A. Western blot expression of ATF-6, GRP78, CHOP, XBP-1 in primary hippocampal neurons after treated with TG, TN alone or with PBA. B. The optical density analysis of ATF-6, GRP78. C. The optical density analysis of CHOP, XBP-1. D. The expression of p-JNK, p-IκB and NF-κB (p65) in primary hippocampal neurons after treated with TG, TN alone or with PBA. (E-F). The optical density of p-JNK, NF-κB and p-IκB. Data were presented as mean ± SD (n = 8). *P < 0.05, **P < 0.01, ***P < 0.001 versus the sham group, #P < 0.05, ##P < 0.01 versus the TG, TN treatment group.

Figure 7. PBA administration protected chronic T2D from cognitive deficits which is associated with the neural cells apoptosis via inhibited the ER stress and inflammatory response

A. The effect of PBA on the performance of spatial memory acquisition phase in T2D rats. B. The mean percentage of time spent in the target quadrant, in which the platform had previously been located during acquisition. C. Protein extracts prepared from hippocampi were subjected to immunoblotting to determine the expression of caspase-12, ATF-6, GRP78, CHOP, p-Perk and XBP-1 in the CON, T2D rats or T2D rats treated with PBA groups. D. Total proteins extracted from hippocampal region were subjected to western blot analysis for the determination of activated caspase-3. E. Western blot analysis to determine the expression of p-IκB, IκBα, TNFα, and IL-6 in the hippocampal CA1 region. The column figures show the normalized optical density from the data more than 3 independent experiments. Data were presented as mean ± SD (n = 16). *P < 0.05, **P < 0.01, ***P < 0.001 versus the CON group, #P < 0.05, ##P < 0.01 versus the T2D rats group.

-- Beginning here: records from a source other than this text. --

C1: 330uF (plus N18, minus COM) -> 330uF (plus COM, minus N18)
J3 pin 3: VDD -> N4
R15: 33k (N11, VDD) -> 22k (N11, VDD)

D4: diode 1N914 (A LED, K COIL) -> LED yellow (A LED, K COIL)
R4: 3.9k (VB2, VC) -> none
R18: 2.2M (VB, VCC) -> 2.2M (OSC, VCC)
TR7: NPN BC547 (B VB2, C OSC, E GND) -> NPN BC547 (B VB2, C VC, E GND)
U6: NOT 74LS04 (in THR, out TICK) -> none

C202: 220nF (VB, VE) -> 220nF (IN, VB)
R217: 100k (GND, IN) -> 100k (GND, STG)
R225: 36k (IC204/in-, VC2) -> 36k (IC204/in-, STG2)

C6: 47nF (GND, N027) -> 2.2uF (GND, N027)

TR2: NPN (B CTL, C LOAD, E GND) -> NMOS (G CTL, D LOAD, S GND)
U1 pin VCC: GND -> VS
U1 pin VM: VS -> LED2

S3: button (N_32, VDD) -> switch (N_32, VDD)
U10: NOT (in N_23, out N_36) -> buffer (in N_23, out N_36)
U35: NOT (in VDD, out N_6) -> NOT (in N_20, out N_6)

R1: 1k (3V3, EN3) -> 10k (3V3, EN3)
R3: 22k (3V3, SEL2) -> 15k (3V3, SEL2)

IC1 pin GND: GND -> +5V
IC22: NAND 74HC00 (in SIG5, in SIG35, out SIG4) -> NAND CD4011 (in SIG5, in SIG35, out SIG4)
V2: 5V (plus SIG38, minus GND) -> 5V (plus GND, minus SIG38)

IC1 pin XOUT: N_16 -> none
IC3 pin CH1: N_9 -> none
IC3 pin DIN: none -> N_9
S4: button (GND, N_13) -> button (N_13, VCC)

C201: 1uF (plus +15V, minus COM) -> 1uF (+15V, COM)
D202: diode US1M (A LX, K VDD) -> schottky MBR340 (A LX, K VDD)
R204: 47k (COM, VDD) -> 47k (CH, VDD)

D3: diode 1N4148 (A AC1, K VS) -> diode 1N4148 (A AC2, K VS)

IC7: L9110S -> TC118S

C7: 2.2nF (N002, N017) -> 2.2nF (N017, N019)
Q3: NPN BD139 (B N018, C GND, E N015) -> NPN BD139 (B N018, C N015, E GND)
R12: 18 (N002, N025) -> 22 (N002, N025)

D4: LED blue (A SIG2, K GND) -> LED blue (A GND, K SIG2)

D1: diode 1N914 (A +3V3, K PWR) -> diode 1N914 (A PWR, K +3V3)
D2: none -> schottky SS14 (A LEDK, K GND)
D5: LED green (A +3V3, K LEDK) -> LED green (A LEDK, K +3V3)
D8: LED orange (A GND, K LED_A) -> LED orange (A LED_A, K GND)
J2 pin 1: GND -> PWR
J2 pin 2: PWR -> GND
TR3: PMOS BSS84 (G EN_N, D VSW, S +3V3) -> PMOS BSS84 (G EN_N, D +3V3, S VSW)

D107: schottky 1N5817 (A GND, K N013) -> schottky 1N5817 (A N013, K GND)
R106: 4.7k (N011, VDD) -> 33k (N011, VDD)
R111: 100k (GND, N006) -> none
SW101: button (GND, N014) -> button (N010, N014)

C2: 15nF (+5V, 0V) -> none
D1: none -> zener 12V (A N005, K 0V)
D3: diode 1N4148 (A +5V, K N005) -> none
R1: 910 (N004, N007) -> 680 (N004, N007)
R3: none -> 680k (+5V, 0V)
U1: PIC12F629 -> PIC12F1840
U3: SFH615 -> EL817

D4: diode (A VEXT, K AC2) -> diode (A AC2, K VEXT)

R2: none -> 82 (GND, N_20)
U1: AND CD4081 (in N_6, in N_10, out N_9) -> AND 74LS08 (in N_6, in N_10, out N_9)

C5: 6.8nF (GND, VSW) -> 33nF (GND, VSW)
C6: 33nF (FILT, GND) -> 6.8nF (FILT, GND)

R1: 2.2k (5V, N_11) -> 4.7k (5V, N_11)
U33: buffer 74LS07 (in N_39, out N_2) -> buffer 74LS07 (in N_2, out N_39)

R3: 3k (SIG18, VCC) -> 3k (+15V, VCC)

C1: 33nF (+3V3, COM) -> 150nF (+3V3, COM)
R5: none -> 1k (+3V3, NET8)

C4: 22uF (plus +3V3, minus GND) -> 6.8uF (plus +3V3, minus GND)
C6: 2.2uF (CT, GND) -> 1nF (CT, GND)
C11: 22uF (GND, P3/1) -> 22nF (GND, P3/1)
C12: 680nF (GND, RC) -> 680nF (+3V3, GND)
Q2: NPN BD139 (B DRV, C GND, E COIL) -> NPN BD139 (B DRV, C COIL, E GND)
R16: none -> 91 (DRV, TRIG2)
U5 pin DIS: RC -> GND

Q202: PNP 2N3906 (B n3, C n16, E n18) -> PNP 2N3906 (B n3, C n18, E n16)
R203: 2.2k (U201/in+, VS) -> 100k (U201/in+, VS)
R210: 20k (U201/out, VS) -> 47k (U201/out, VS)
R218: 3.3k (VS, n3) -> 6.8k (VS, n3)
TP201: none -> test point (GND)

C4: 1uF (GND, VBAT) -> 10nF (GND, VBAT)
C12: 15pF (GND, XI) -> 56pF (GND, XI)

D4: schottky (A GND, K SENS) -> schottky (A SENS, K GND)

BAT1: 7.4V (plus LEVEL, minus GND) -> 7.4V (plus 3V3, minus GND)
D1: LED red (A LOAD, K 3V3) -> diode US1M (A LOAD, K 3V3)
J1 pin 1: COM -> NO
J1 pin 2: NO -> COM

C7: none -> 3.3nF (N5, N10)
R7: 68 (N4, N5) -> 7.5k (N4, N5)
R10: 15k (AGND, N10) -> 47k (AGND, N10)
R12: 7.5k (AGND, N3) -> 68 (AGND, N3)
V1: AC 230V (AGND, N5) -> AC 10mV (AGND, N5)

Figure 8. PBA administration protects the neural cells in the CA1 region of the T2D rats, and inhibits the expressions of CHOP and p-JNK protein

A. Immunohistochemistry analysis for CHOP. B. Analysis of the optical density of CHOP in the hippocampal CA1 area. C.-D. The results of Nissl staining for the CON, T2D and T2D treated with PBA groups. E. Immunohistochemistry analysis for p-JNK. F. Analysis of the optical density of p-JNK protein in the hippocampal CA1 area. G. A schematic diagram depicting the potential molecular mechanisms underlying HG-induced cell death and PBA protection via alleviating ER stress and NF-κB activation. Data were presented as mean ± SD (n = 8). *P < 0.05, **P < 0.01 versus the CON group, #P < 0.05 versus the T2D group.